### CONSIGNE 1
Traduisez en anglais la phrase suivante de l'extrait fourni : « Donc, en un mot comme en cent, il va falloir se serrer la ceinture. »

### EXTRAIT FOURNI
____
Oh, bien sûr, il y en aura sûrement quelques uns, petits malins ou gros salopards, pour se faire du fric pendant la « guerre ». Mais globalement, nous le savons tous (et plus encore ceux qui ne sont ni salariés et encore moins fonctionnaires), dans les mois, les années à venir, on va y perdre des plumes*. Il faudra travailler davantage, plus efficacement, plus longtemps, dépenser moins. Même bien sûr dans un pays comme la France où, contrairement à la plupart des autres, les chocs économiques sont socialement amortis. Sans parler du Tiers-Monde où (littéralement) on s’étripera pour un kilo de farine
Donc, en un mot comme en cent, il va falloir se serrer la ceinture. Tout en espérant que ceux qui nous rebattaient les oreilles de la « misère », de la « dictature » ne vont pas finalement trouver que c’était mieux avant…
« Se serrer la ceinture », on peut en imaginer une version prolo. Comme lors du pique-nique de chantier ci-dessus, bougnette-maquereaux-muscadet de contrebande**. Ça peut avoir son charme.
____
Données textuelles extraites de la page:
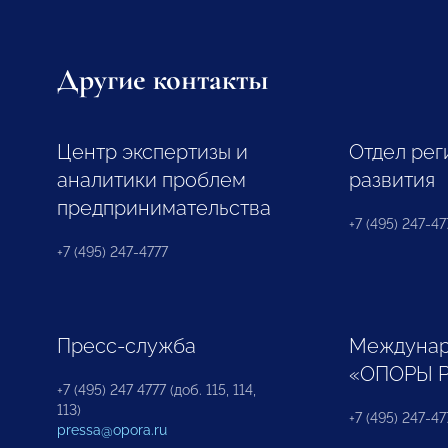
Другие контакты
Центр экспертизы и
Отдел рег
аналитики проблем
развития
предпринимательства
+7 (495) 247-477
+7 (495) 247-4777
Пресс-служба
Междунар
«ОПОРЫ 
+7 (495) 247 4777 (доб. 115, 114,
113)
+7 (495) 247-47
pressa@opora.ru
____
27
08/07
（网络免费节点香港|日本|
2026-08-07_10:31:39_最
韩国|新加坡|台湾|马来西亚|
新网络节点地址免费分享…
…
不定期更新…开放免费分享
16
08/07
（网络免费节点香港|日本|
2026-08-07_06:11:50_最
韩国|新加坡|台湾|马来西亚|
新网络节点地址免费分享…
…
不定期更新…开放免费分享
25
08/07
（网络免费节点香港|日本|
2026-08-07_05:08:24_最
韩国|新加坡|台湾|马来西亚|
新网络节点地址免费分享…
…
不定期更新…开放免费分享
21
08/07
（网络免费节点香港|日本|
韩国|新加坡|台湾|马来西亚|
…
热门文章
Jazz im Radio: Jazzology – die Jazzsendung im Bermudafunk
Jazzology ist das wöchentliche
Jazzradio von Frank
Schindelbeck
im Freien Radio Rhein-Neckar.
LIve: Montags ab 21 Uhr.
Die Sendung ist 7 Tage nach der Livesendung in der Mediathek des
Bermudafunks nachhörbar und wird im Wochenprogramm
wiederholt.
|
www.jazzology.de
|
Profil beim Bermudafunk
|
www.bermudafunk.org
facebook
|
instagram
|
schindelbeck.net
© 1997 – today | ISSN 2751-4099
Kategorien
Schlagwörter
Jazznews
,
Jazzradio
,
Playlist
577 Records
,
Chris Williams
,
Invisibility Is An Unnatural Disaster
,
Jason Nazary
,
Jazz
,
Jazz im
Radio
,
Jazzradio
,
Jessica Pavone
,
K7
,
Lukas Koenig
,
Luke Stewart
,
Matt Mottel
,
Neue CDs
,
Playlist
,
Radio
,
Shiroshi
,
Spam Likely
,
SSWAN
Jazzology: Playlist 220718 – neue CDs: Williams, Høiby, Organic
____
### CONSIGNE 2
Modifiez les lignes en reprenant uniquement la portion qui s'ouvre sur la ligne contenant « Другие контакты » et se ferme sur celle contenant « pressa@opora.ru ». Remplacez-y « Пресс-служба » par « Отдел по связям со СМИ » sans rien changer d'autre.

### RÉPONSE 1
So, in a word, we are going to have to tighten our belts.

### RÉPONSE 2
Другие контакты
Центр экспертизы и
Отдел рег
аналитики проблем
развития
предпринимательства
+7 (495) 247-477
+7 (495) 247-4777
Отдел по связям со СМИ
Междунар
«ОПОРЫ 
+7 (495) 247 4777 (доб. 115, 114,
113)
+7 (495) 247-47
pressa@opora.ru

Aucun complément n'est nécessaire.